- Tarefa breve 1
Reproduza fielmente o trecho da entrevista com Edgar Morin que vai de "Sr. Morin, aos" a "formas de escrita?".

21 Agosto 2018
"A vitória da França na Copa do Mundo foi como o Movimento de Maio de 1968. O problema da democracia hoje? Não tem ideias. E não possui a verdade". As confissões do intelectual francês em uma longa entrevista de Sascha Lenartz (Die Welt), reproduzida por La Repubblica, 17-08-2018. A tradução é de Luisa Rabolini.
Edgar Nahum, nascido em Paris em 1921, adotou o nome de "Edgar Morin", quando, com 21 anos, juntou-se à Resistência. Escreveu seu primeiro livro O ano zero da Alemanha do ponto de vista de um francês, sobre suas experiências como soldado em Berlim após o fim da II Guerra Mundial. No início dos anos 1970, passou algum tempo na Califórnia. Mais tarde, retornou à França e se tornou um precursor do movimento ecológico. Hoje ele mora em Montpellier.
Sr. Morin, aos 97 anos você está no Twitter todos os dias, o que não é comum para um filósofo de sua geração. Por qual motivo?
“Algum tempo atrás, um amigo me pediu para publicar minhas ideias sobre a reforma escolar na França no Twitter. Desde então, comecei a ‘twittar’ tudo o que passa pela minha cabeça: pensamentos, poemas, citações, comentário político, tudo que compõe meu universo. Descobri que conceitos muito complexos podem ser sintetizados usando o atalho do paradoxo. Eu me divirto em reunir os pensamentos que surgem por aí. E o Twitter oferece a possibilidade de formular máximas e aforismos, como já havia feito La Rochefoucauld."
Para você, o Twitter é uma ferramenta que substitui outras formas de escrita?
"Isso não. Nestes dias, estou terminando de escrever um livro de memórias. Já falei várias vezes sobre minha evolução intelectual, mas bem mais raramente sobre meus relacionamentos, amizades, sentimentos. Já contei sobre a Resistência, por exemplo, mas mais em sentido político e histórico, enquanto agora prefiro falar sobre pessoas. Portanto, continuo a escrever, como sempre fiz”.
Você logo estará completando um século de vida. Qual período considera o melhor?
"Depois da guerra houve uma breve fase de euforia. Libertação, fraternidade ... Então, com a Guerra Fria, as coisas mudaram rapidamente. Mas tive a sorte de viver maravilhosos oásis de tempo. Em 1969, na Califórnia, ou na Toscana, onde trabalhei na elaboração de minha obra principal, O Método. Existem fases que eu chamei de ‘êxtases da História’: a libertação de Paris foi um desses momentos absolutamente de êxtase. Eu também vivi, em Lisboa, o fim da ditadura, a Revolução dos Cravos. Mesmo o começo de Maio de 1968 foi magnífico. Na vida, esses momentos inesquecíveis devem ser vividos. Hoje eu sei que as esperanças incomensuráveis daqueles momentos se dissolvem e imediatamente se recai no cinzento prosaico do cotidiano. Mas os momentos poéticos da vida devem ser celebrados, são maravilhosos, especialmente se forem eventos coletivos. Por exemplo, a vitória da seleção de futebol francesa no Campeonato Mundial nos brindou com uma noite maravilhosa. Escrevi no Twitter que aquele dia 15 de julho foi uma verdadeira Festa Nacional, de uma França unida, republicana e multicultural. Eu estava em Paris, e vi a bandeira francesa sendo levantada por grupos de negros, franceses de origem africana e argelinos, todos em festa... Foi um daqueles momentos de êxtase. Na manhã seguinte, tudo tinha acabado. Mas, aqueles momentos, eu os amo".

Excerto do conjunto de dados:
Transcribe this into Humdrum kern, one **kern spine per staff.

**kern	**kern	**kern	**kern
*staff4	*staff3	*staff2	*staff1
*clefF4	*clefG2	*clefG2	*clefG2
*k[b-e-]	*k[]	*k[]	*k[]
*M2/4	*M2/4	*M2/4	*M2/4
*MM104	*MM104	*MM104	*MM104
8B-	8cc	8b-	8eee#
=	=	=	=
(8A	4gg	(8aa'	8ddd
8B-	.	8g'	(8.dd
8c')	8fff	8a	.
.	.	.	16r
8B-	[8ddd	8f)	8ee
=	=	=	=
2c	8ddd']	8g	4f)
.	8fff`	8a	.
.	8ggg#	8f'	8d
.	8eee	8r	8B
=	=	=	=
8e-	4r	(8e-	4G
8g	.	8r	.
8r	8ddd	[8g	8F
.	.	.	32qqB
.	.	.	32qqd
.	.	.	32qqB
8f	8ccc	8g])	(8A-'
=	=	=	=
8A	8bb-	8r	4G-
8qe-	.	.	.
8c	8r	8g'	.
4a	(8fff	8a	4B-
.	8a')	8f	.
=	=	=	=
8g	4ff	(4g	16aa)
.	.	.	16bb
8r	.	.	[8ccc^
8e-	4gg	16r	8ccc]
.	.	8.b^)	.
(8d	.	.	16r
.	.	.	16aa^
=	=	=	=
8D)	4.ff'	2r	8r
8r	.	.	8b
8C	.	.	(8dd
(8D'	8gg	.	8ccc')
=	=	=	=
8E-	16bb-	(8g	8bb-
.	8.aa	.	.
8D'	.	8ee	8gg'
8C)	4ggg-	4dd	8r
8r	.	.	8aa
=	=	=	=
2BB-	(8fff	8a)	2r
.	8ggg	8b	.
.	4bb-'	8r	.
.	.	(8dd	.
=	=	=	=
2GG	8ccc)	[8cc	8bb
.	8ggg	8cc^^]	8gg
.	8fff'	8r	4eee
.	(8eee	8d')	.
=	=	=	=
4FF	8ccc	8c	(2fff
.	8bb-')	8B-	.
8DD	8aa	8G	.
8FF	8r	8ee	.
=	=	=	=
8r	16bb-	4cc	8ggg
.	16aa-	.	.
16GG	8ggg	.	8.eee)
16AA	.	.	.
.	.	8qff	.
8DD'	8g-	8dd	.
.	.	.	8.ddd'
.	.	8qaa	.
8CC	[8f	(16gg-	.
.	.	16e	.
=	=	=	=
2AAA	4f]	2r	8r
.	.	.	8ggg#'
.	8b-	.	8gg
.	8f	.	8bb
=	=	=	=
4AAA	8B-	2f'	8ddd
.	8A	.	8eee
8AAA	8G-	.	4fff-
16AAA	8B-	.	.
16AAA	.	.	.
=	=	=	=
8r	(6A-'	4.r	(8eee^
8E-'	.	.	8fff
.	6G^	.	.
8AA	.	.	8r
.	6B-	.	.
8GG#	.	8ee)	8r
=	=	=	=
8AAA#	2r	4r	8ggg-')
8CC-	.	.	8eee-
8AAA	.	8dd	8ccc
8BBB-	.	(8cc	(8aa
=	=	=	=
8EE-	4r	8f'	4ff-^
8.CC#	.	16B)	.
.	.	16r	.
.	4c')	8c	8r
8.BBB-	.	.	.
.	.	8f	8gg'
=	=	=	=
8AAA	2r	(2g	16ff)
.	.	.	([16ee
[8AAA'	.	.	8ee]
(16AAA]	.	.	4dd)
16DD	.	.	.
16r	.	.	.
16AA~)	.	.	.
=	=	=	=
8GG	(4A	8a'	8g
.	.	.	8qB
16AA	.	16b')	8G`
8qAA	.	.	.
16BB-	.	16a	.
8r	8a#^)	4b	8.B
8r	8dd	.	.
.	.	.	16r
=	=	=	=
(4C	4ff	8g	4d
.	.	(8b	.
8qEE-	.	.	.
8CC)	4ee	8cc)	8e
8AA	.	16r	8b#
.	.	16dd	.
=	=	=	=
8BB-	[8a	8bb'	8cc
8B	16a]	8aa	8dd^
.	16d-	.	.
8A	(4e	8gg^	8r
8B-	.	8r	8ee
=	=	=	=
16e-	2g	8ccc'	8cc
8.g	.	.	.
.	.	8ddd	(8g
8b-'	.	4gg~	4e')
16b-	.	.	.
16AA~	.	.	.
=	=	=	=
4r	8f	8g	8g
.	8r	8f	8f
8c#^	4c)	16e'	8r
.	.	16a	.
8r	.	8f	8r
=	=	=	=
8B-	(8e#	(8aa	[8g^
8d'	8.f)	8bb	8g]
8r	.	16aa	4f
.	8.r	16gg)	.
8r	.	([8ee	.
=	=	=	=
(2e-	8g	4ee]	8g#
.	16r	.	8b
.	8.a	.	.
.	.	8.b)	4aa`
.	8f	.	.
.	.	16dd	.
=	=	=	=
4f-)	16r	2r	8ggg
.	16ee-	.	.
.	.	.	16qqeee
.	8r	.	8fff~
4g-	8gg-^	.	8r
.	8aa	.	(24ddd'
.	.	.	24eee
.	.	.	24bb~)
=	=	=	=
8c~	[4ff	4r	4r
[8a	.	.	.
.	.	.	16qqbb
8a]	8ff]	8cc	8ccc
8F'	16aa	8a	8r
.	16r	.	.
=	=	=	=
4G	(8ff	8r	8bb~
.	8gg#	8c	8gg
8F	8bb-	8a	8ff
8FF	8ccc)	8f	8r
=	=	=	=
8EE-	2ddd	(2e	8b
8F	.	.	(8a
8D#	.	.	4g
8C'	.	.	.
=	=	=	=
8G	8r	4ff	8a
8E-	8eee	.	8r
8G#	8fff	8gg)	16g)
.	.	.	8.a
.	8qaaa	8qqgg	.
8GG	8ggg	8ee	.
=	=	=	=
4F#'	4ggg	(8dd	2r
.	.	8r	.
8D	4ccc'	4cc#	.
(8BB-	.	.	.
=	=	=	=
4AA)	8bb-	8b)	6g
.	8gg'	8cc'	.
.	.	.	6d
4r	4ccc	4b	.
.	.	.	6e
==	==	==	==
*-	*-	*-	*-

- Tarefa breve 2
Informe somente quantas linhas dos registros contêm a palavra "kern", levando em conta a distinção entre maiúsculas e minúsculas.

- Resposta 1
Sr. Morin, aos 97 anos você está no Twitter todos os dias, o que não é comum para um filósofo de sua geração. Por qual motivo?
“Algum tempo atrás, um amigo me pediu para publicar minhas ideias sobre a reforma escolar na França no Twitter. Desde então, comecei a ‘twittar’ tudo o que passa pela minha cabeça: pensamentos, poemas, citações, comentário político, tudo que compõe meu universo. Descobri que conceitos muito complexos podem ser sintetizados usando o atalho do paradoxo. Eu me divirto em reunir os pensamentos que surgem por aí. E o Twitter oferece a possibilidade de formular máximas e aforismos, como já havia feito La Rochefoucauld."
Para você, o Twitter é uma ferramenta que substitui outras formas de escrita?

- Resposta 2
2